Corporate behemoth Amazon is still often viewed by booksellers as the real problem, partly because its digital sales tentacles are so great that the company can get almost anything the customer wants, immediately. Additionally, it has a vast trove of consumer data on its customers and easily bypasses independent bookstores in its marketing efforts. As book production became more personalized and global — the demand for audiobooks and ebooks continues to grow, further helping the online giant.

Understandably, Amazon has impacted how authors operate by offering new forms of electronic book production, which can be done very quickly and authors could make more money than with traditional publishers. This plan appealed to some writers partly because of its speed and efficiency; it might take old-fashioned publishers nine months to place an accepted manuscript into print, then it might take months for advance checks to show up in the mail.
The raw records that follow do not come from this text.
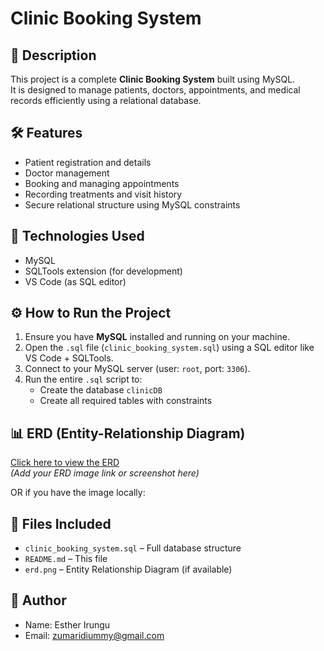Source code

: # Clinic Booking System

## 📄 Description

This project is a complete **Clinic Booking System** built using MySQL.  
It is designed to manage patients, doctors, appointments, and medical records efficiently using a relational database.

## 🛠️ Features

- Patient registration and details
- Doctor management
- Booking and managing appointments
- Recording treatments and visit history
- Secure relational structure using MySQL constraints

## 🧰 Technologies Used

- MySQL
- SQLTools extension (for development)
- VS Code (as SQL editor)

## ⚙️ How to Run the Project

1. Ensure you have **MySQL** installed and running on your machine.
2. Open the `.sql` file (`clinic_booking_system.sql`) using a SQL editor like VS Code + SQLTools.
3. Connect to your MySQL server (user: `root`, port: `3306`).
4. Run the entire `.sql` script to:
   - Create the database `clinicDB`
   - Create all required tables with constraints

## 📊 ERD (Entity-Relationship Diagram)

[Click here to view the ERD](#)  
*(Add your ERD image link or screenshot here)*

OR if you have the image locally:


## 📂 Files Included

- `clinic_booking_system.sql` – Full database structure
- `README.md` – This file
- `erd.png` – Entity Relationship Diagram (if available)

## 📌 Author

- Name: Esther Irungu
- Email: zumaridiummy@gmail.com

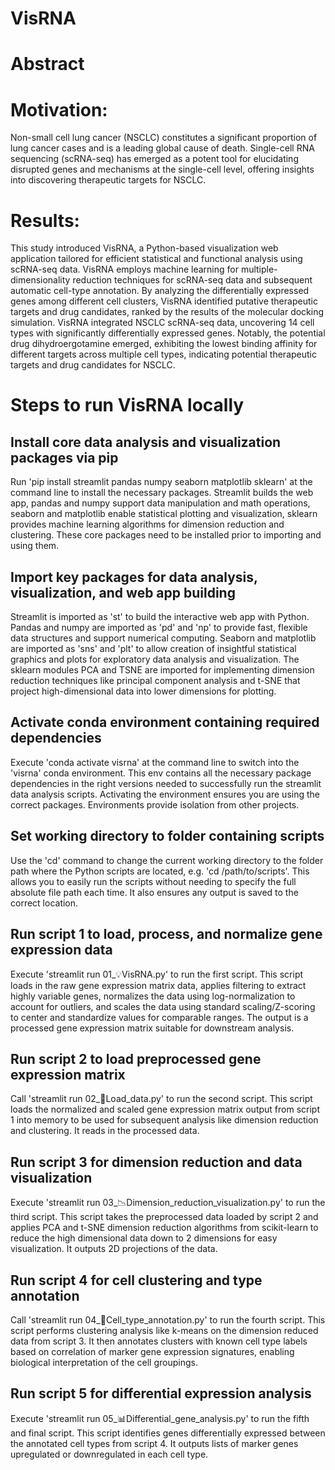 # VisRNA
# Abstract
# Motivation: 
Non-small cell lung cancer (NSCLC) constitutes a significant proportion of lung cancer cases and is a leading global cause of death. Single-cell RNA sequencing (scRNA-seq) has emerged as a potent tool for elucidating disrupted genes and mechanisms at the single-cell level, offering insights into discovering therapeutic targets for NSCLC.
# Results: 
This study introduced VisRNA, a Python-based visualization web application tailored for efficient statistical and functional analysis using scRNA-seq data. VisRNA employs machine learning for multiple-dimensionality reduction techniques for scRNA-seq data and subsequent automatic cell-type annotation. By analyzing the differentially expressed genes among different cell clusters, VisRNA identified putative therapeutic targets and drug candidates, ranked by the results of the molecular docking simulation. VisRNA integrated NSCLC scRNA-seq data, uncovering 14 cell types with significantly differentially expressed genes. Notably, the potential drug dihydroergotamine emerged, exhibiting the lowest binding affinity for different targets across multiple cell types, indicating potential therapeutic targets and drug candidates for NSCLC.

# Steps to run VisRNA locally

## Install core data analysis and visualization packages via pip
Run 'pip install streamlit pandas numpy seaborn matplotlib sklearn' at the command line to install the necessary packages. Streamlit builds the web app, pandas and numpy support data manipulation and math operations, seaborn and matplotlib enable statistical plotting and visualization, sklearn provides machine learning algorithms for dimension reduction and clustering. These core packages need to be installed prior to importing and using them.

## Import key packages for data analysis, visualization, and web app building
Streamlit is imported as 'st' to build the interactive web app with Python. Pandas and numpy are imported as 'pd' and 'np' to provide fast, flexible data structures and support numerical computing. Seaborn and matplotlib are imported as 'sns' and 'plt' to allow creation of insightful statistical graphics and plots for exploratory data analysis and visualization. The sklearn modules PCA and TSNE are imported for implementing dimension reduction techniques like principal component analysis and t-SNE that project high-dimensional data into lower dimensions for plotting. 

## Activate conda environment containing required dependencies
Execute 'conda activate visrna' at the command line to switch into the 'visrna' conda environment. This env contains all the necessary package dependencies in the right versions needed to successfully run the streamlit data analysis scripts. Activating the environment ensures you are using the correct packages. Environments provide isolation from other projects.

## Set working directory to folder containing scripts 
Use the 'cd' command to change the current working directory to the folder path where the Python scripts are located, e.g. 'cd /path/to/scripts'. This allows you to easily run the scripts without needing to specify the full absolute file path each time. It also ensures any output is saved to the correct location.

## Run script 1 to load, process, and normalize gene expression data 
Execute 'streamlit run 01_💡VisRNA.py' to run the first script. This script loads in the raw gene expression matrix data, applies filtering to extract highly variable genes, normalizes the data using log-normalization to account for outliers, and scales the data using standard scaling/Z-scoring to center and standardize values for comparable ranges. The output is a processed gene expression matrix suitable for downstream analysis.

## Run script 2 to load preprocessed gene expression matrix
Call 'streamlit run 02_📝Load_data.py' to run the second script. This script loads the normalized and scaled gene expression matrix output from script 1 into memory to be used for subsequent analysis like dimension reduction and clustering. It reads in the processed data.

## Run script 3 for dimension reduction and data visualization
Execute 'streamlit run 03_📉Dimension_reduction_visualization.py' to run the third script. This script takes the preprocessed data loaded by script 2 and applies PCA and t-SNE dimension reduction algorithms from scikit-learn to reduce the high dimensional data down to 2 dimensions for easy visualization. It outputs 2D projections of the data.

## Run script 4 for cell clustering and type annotation
Call 'streamlit run 04_🧬Cell_type_annotation.py' to run the fourth script. This script performs clustering analysis like k-means on the dimension reduced data from script 3. It then annotates clusters with known cell type labels based on correlation of marker gene expression signatures, enabling biological interpretation of the cell groupings.

## Run script 5 for differential expression analysis
Execute 'streamlit run 05_📊Differential_gene_analysis.py' to run the fifth and final script. This script identifies genes differentially expressed between the annotated cell types from script 4. It outputs lists of marker genes upregulated or downregulated in each cell type.
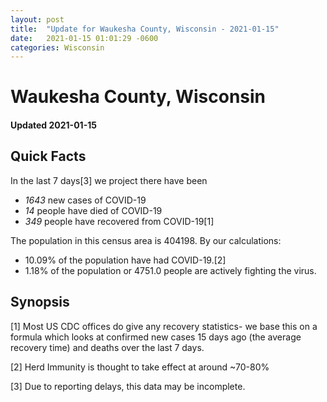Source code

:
 ```yaml
---
layout: post
title:  "Update for Waukesha County, Wisconsin - 2021-01-15"
date:   2021-01-15 01:01:29 -0600
categories: Wisconsin
---
```


# Waukesha County, Wisconsin
#### Updated 2021-01-15

## Quick Facts

In the last 7 days[3] we project there have been
- *1643* new cases of COVID-19
- *14* people have died of COVID-19
- *349* people have recovered from COVID-19[1]

The population in this census area is 404198. By our calculations:
- 10.09% of the population have had COVID-19.[2]
- 1.18% of the population or 4751.0 people are actively fighting the virus.

## Synopsis




[1] Most US CDC offices do give any recovery statistics- we base this on a formula which looks at confirmed new cases
15 days ago (the average recovery time) and deaths over the last 7 days.

[2] Herd Immunity is thought to take effect at around ~70-80%

[3] Due to reporting delays, this data may be incomplete.
 
    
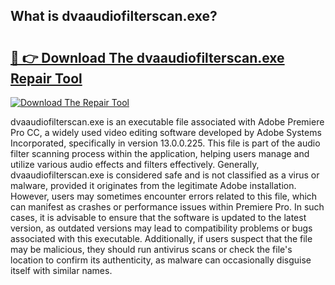 ## What is dvaaudiofilterscan.exe? 

# <h2><a href="https://exedetect.com/download.php?dvaaudiofilterscan.exe">🔗 👉 Download The dvaaudiofilterscan.exe Repair Tool</a></h2>

[![Download The Repair Tool](https://exedetect.com/download-button.jpg)](https://exedetect.com/download.php?dvaaudiofilterscan.exe)

dvaaudiofilterscan.exe is an executable file associated with Adobe Premiere Pro CC, a widely used video editing software developed by Adobe Systems Incorporated, specifically in version 13.0.0.225. This file is part of the audio filter scanning process within the application, helping users manage and utilize various audio effects and filters effectively. Generally, dvaaudiofilterscan.exe is considered safe and is not classified as a virus or malware, provided it originates from the legitimate Adobe installation. However, users may sometimes encounter errors related to this file, which can manifest as crashes or performance issues within Premiere Pro. In such cases, it is advisable to ensure that the software is updated to the latest version, as outdated versions may lead to compatibility problems or bugs associated with this executable. Additionally, if users suspect that the file may be malicious, they should run antivirus scans or check the file's location to confirm its authenticity, as malware can occasionally disguise itself with similar names.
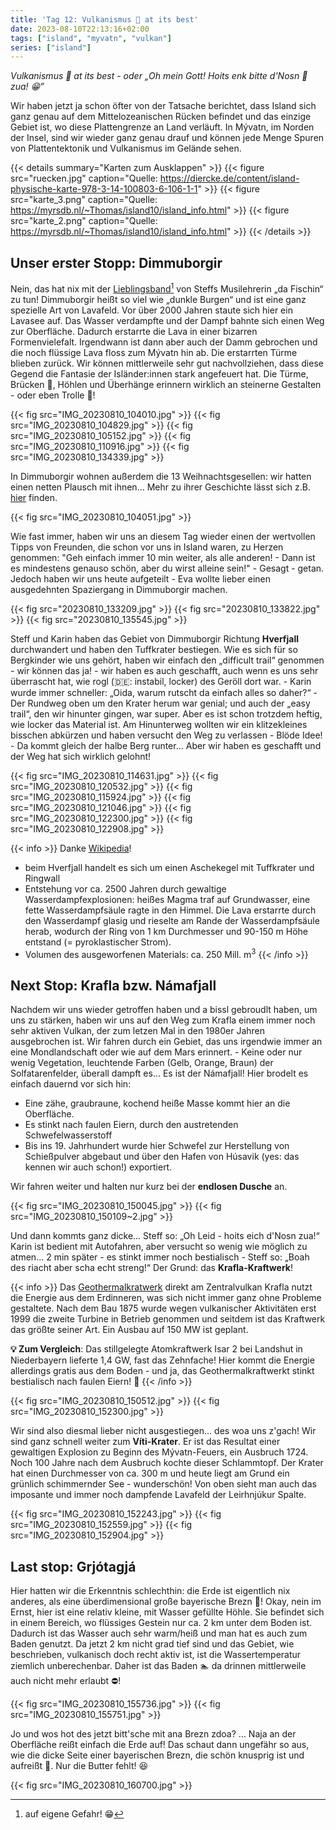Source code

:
 ```yaml
---
title: 'Tag 12: Vulkanismus 🌋 at its best'
date: 2023-08-10T22:13:16+02:00
tags: ["island", "myvatn", "vulkan"]
series: ["island"]
---
```

*Vulkanismus 🌋 at its best - oder „Oh mein Gott! Hoits enk bitte d'Nosn 👃 zua! 😁”*

Wir haben jetzt ja schon öfter von der Tatsache berichtet, dass Island sich ganz genau auf dem Mittelozeanischen Rücken befindet und das einzige Gebiet ist, wo diese Plattengrenze an Land verläuft. In Mývatn, im Norden der Insel, sind wir wieder ganz genau drauf und können jede Menge Spuren von Plattentektonik und Vulkanismus im Gelände sehen.

{{< details summary="Karten zum Ausklappen" >}}
{{< figure src="ruecken.jpg" caption="Quelle: https://diercke.de/content/island-physische-karte-978-3-14-100803-6-106-1-1" >}}
{{< figure src="karte_3.png" caption="Quelle: https://myrsdb.nl/~Thomas/island10/island_info.html" >}}
{{< figure src="karte_2.png" caption="Quelle: https://myrsdb.nl/~Thomas/island10/island_info.html" >}}
{{< /details >}}

## Unser erster Stopp: **Dimmuborgir**

Nein, das hat nix mit der [Lieblingsband](https://www.youtube.com/watch?v=joEAb_y7ZYA)[^1] von Steffs Musilehrerin „da Fischin“ zu tun! Dimmuborgir heißt so viel wie „dunkle Burgen“ und ist eine ganz spezielle Art von Lavafeld. Vor über 2000 Jahren staute sich hier ein Lavasee auf. Das Wasser verdampfte und der Dampf bahnte sich einen Weg zur Oberfläche. Dadurch erstarrte die Lava in einer bizarren Formenvielefalt. Irgendwann ist dann aber auch der Damm gebrochen und die noch flüssige Lava floss zum Mývatn hin ab. Die erstarrten Türme blieben zurück. Wir können mittlerweile sehr gut nachvollziehen, dass diese Gegend die Fantasie der Isländer:innen stark angefeuert hat. Die Türme, Brücken 🌉, Höhlen und Überhänge erinnern wirklich an steinerne Gestalten - oder eben Trolle 🧌! 

[^1]: auf eigene Gefahr! 😁

{{< fig src="IMG_20230810_104010.jpg" >}}
{{< fig src="IMG_20230810_104829.jpg" >}}
{{< fig src="IMG_20230810_105152.jpg" >}}
{{< fig src="IMG_20230810_110916.jpg" >}}
{{< fig src="IMG_20230810_134339.jpg" >}}

In Dimmuborgir wohnen außerdem die 13 Weihnachtsgesellen: wir hatten einen netten Plausch mit ihnen... Mehr zu ihrer Geschichte lässt sich z.B. [hier](https://myrsdb.nl/~Thomas/island10/island_info.html) finden. 

{{< fig src="IMG_20230810_104051.jpg" >}}

Wie fast immer, haben wir uns an diesem Tag wieder einen der wertvollen Tipps von Freunden, die schon vor uns in Island waren, zu Herzen genommen: "Geh einfach immer 10 min weiter, als alle anderen! - Dann ist es mindestens genauso schön, aber du wirst alleine sein!" - Gesagt - getan. Jedoch haben wir uns heute aufgeteilt - Eva wollte lieber einen ausgedehnten Spaziergang in Dimmuborgir machen. 

{{< fig src="20230810_133209.jpg" >}}
{{< fig src="20230810_133822.jpg" >}}
{{< fig src="20230810_135545.jpg" >}}

Steff und Karin haben das Gebiet von Dimmuborgir Richtung **Hverfjall** durchwandert und haben den Tuffkrater bestiegen. Wie es sich für so Bergkinder wie uns gehört, haben wir einfach den „difficult trail“ genommen - wir können das ja! - wir haben es auch geschafft, auch wenn es uns sehr überrascht hat, wie rogl (:de:: instabil, locker) des Geröll dort war. - Karin wurde immer schneller: „Oida, warum rutscht da einfach alles so daher?“ - Der Rundweg oben um den Krater herum war genial; und auch der „easy trail“, den wir hinunter gingen, war super. Aber es ist schon trotzdem heftig, wie locker das Material ist. Am Hinunterweg wollten wir ein klitzekleines bisschen abkürzen und haben versucht den Weg zu verlassen - Blöde Idee! - Da kommt gleich der halbe Berg runter... Aber wir haben es geschafft und der Weg hat sich wirklich gelohnt!

{{< fig src="IMG_20230810_114631.jpg" >}}
{{< fig src="IMG_20230810_120532.jpg" >}}
{{< fig src="IMG_20230810_115924.jpg" >}}
{{< fig src="IMG_20230810_121046.jpg" >}}
{{< fig src="IMG_20230810_122300.jpg" >}}
{{< fig src="IMG_20230810_122908.jpg" >}}

{{< info >}}
Danke [Wikipedia](https://de.wikipedia.org/wiki/Hverfjall)!

- beim Hverfjall handelt es sich um einen Aschekegel mit Tuffkrater und Ringwall
- Entstehung vor ca. 2500 Jahren durch gewaltige Wasserdampfexplosionen: heißes Magma traf auf Grundwasser, eine fette Wasserdampfsäule ragte in den Himmel. Die Lava erstarrte durch den Wasserdampf glasig und rieselte am Rande der Wasserdampfsäule herab, wodurch der Ring von 1 km Durchmesser und 90-150 m Höhe entstand (= pyroklastischer Strom).
- Volumen des ausgeworfenen Materials: ca. 250 Mill. m<sup>3</sup>
{{< /info >}}

## Next Stop: **Krafla** bzw. **Námafjall**

Nachdem wir uns wieder getroffen haben und a bissl gebroudlt haben, um uns zu stärken, haben wir uns auf den Weg zum Krafla einem immer noch sehr aktiven Vulkan, der zum letzen Mal in den 1980er Jahren ausgebrochen ist. Wir fahren durch ein Gebiet, das uns irgendwie immer an eine Mondlandschaft oder wie auf dem Mars erinnert. - Keine oder nur wenig Vegetation, leuchtende Farben (Gelb, Orange, Braun) der Solfatarenfelder, überall dampft es... Es ist der Námafjall! Hier brodelt es einfach dauernd vor sich hin:

- Eine zähe, graubraune, kochend heiße Masse kommt hier an die Oberfläche.
- Es stinkt nach faulen Eiern, durch den austretenden Schwefelwasserstoff
- Bis ins 19. Jahrhundert wurde hier Schwefel zur Herstellung von Schießpulver abgebaut und über den Hafen von Húsavik (yes: das kennen wir auch schon!) exportiert. 

Wir fahren weiter und halten nur kurz bei der **endlosen Dusche** an. 

{{< fig src="IMG_20230810_150045.jpg" >}}
{{< fig src="IMG_20230810_150109~2.jpg" >}}

Und dann kommts ganz dicke... Steff so: „Oh Leid - hoits eich d'Nosn zua!“ Karin ist bedient mit Autofahren, aber versucht so wenig wie möglich zu atmen... 2 min später - es stinkt immer noch bestialisch - Steff so: „Boah des riacht aber scha echt streng!“ Der Grund: das **Krafla-Kraftwerk**! 

{{< info >}}
Das [Geothermalkratwerk](https://de.wikipedia.org/wiki/Krafla-Kraftwerk) direkt am Zentralvulkan Krafla nutzt die Energie aus dem Erdinneren, was sich nicht immer ganz ohne Probleme gestaltete. Nach dem Bau 1875 wurde wegen vulkanischer Aktivitäten erst 1999 die zweite Turbine in Betrieb genommen und seitdem ist das Kraftwerk das größte seiner Art. Ein Ausbau auf 150 MW ist geplant.

**💡 Zum Vergleich**: Das stillgelegte Atomkraftwerk Isar 2 bei Landshut in Niederbayern lieferte 1,4 GW, fast das Zehnfache! Hier kommt die Energie allerdings gratis aus dem Boden - und ja, das Geothermalkraftwerkt stinkt bestialisch nach faulen Eiern! 🥚
{{< /info >}}

{{< fig src="IMG_20230810_150512.jpg" >}}
{{< fig src="IMG_20230810_152300.jpg" >}}

Wir sind also diesmal lieber nicht ausgestiegen... des woa uns z'gach! Wir sind ganz schnell weiter zum **Víti-Krater**. Er ist das Resultat einer gewaltigen Explosion zu Beginn des Mývatn-Feuers, ein Ausbruch 1724. Noch 100 Jahre nach dem Ausbruch kochte dieser Schlammtopf. Der Krater hat einen Durchmesser von ca. 300 m und heute liegt am Grund ein grünlich schimmernder See - wunderschön! Von oben sieht man auch das imposante und immer noch dampfende Lavafeld der Leirhnjúkur Spalte.

{{< fig src="IMG_20230810_152243.jpg" >}}
{{< fig src="IMG_20230810_152559.jpg" >}}
{{< fig src="IMG_20230810_152904.jpg" >}}

## Last stop: **Grjótagjá** 

Hier hatten wir die Erkenntnis schlechthin: die Erde ist eigentlich nix anderes, als eine überdimensional große bayerische Brezn 🥨!
Okay, nein im Ernst, hier ist eine relativ kleine, mit Wasser gefüllte Höhle. Sie befindet sich in einem Bereich, wo flüssiges Gestein nur ca. 2 km unter dem Boden ist. Dadurch ist das Wasser auch sehr warm/heiß und man hat es auch zum Baden genutzt. Da jetzt 2 km nicht grad tief sind und das Gebiet, wie beschrieben, vulkanisch doch recht aktiv ist, ist die Wassertemperatur ziemlich unberechenbar. Daher ist das Baden 🏊 da drinnen mittlerweile auch nicht mehr erlaubt ⛔!

{{< fig src="IMG_20230810_155736.jpg" >}}
{{< fig src="IMG_20230810_155751.jpg" >}}

Jo und wos hot des jetzt bitt'sche mit ana Brezn zdoa?
... Naja an der Oberfläche reißt einfach die Erde auf! Das schaut dann ungefähr so aus, wie die dicke Seite einer bayerischen Brezn, die schön knusprig ist und aufreißt 🥨. Nur die Butter fehlt! 😆

{{< fig src="IMG_20230810_160700.jpg" >}}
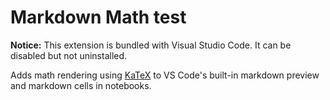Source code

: # Markdown Math test

**Notice:** This extension is bundled with Visual Studio Code. It can be disabled but not uninstalled.

Adds math rendering using [KaTeX](https://katex.org) to VS Code's built-in markdown preview and markdown cells in notebooks.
On the positive side, The New York Times published a story last summer about how independent book stores are beginning to bounce back after years of struggling. One sign is that seriously downsized Barnes & Noble has started to team up with local authors and independent stores to help market their work — again proving that thinking local, on a community level, works better than rigid corporate conformity. “Today virtually the entire publishing world is rooting for Barnes & Noble – including most independent booksellers,” wrote Elizabeth A. Harris.

Here in book-loving Richmond, the opening of new independent stores such as the Book Bar in downtown Richmond is another sign of hope. Also Ward Tefft, former owner of Chop Suey Books in Carytown, is returning to publishing with a newly named small imprint, NoHow Books (formerly Chop Suey Books Books).

Tefft told Style Weekly that his first release scheduled for April will be a chronicle of artist Hamilton Glass’s 2020 city-wide mural project, Mending Walls, as an art book featuring the work of over 20 local muralists.

“Filled with color photographs and full-page spreads, ‘Mending Walls’ perfectly captures Richmond at an important crossroads,” Tefft told Style. “Just as monuments to white supremacy were falling, and collaborative works of art were emblazoned across the city.”